Use Conventional Commits:

<type>(<scope>): <description>

Types: feat, fix, docs, refactor, test, chore, perf, ci

Examples:

feat(patterns): add tree_of_thought pattern
fix(consensus): handle unanimous tie correctly
docs: add react_loop example
test(refine_loop): cover early convergence path

PR Process

  1. Branch from main using a feature/, fix/, docs/, or chore/ prefix.
  2. Write tests first (RED → GREEN → IMPROVE).
  3. Ensure ruff check ., mypy --strict executionkit/, and pytest --cov-fail-under=80 all pass.
  4. Open a PR describing what changed, why, and how to verify.
  5. One approval required before merge.

PRs should stay under 400 lines of diff. For larger changes, open an issue first to discuss scope.

Security

See SECURITY.md for the full security policy, including the vulnerability reporting process and response SLAs.
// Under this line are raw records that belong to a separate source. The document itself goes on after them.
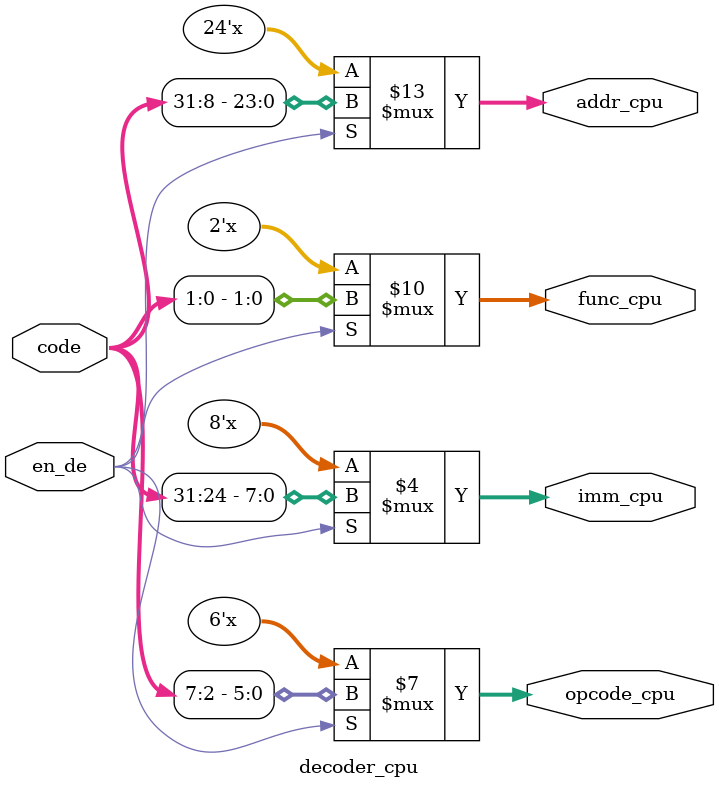
<source format=v>
`timescale 1ns / 1ps


module decoder_cpu(addr_cpu,code,func_cpu,opcode_cpu,imm_cpu,en_de);
input [31:0] code;
input en_de;
output reg [23:0] addr_cpu;
output reg [1:0] func_cpu;
output reg [5:0] opcode_cpu;
output reg [7:0] imm_cpu;

always@(*)
begin
if(en_de == 1) begin
 addr_cpu = code[31:8];
 func_cpu = code[1:0];
 opcode_cpu = code[7:2];
 imm_cpu = code[31:24];
 end
else begin
 addr_cpu = addr_cpu;
 func_cpu = func_cpu;
 opcode_cpu = opcode_cpu;
 imm_cpu = imm_cpu;
end
end
endmodule

</source>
Key rules for contributors:

  • Never commit API keys, tokens, or .env files.
  • All examples must read credentials from environment variables.
  • Bandit runs in CI — do not add blanket # noqa: S suppressions without discussion.
  • LLM output is untrusted. See the security doc for prompt injection and tool execution guidance.

Anti-Scope

ExecutionKit is a pattern library, not a framework. Reject changes that add:

  • Dashboard, routing, or spend-tracking UI
  • Stateful graph runtimes or durable execution
  • Native provider adapters beyond the OpenAI-compatible format
  • Multi-agent handoff or orchestration primitives

If in doubt, open an issue before writing code.

Need Help?

Open a GitHub issue. Tag it question for support, bug for defects, enhancement for feature requests.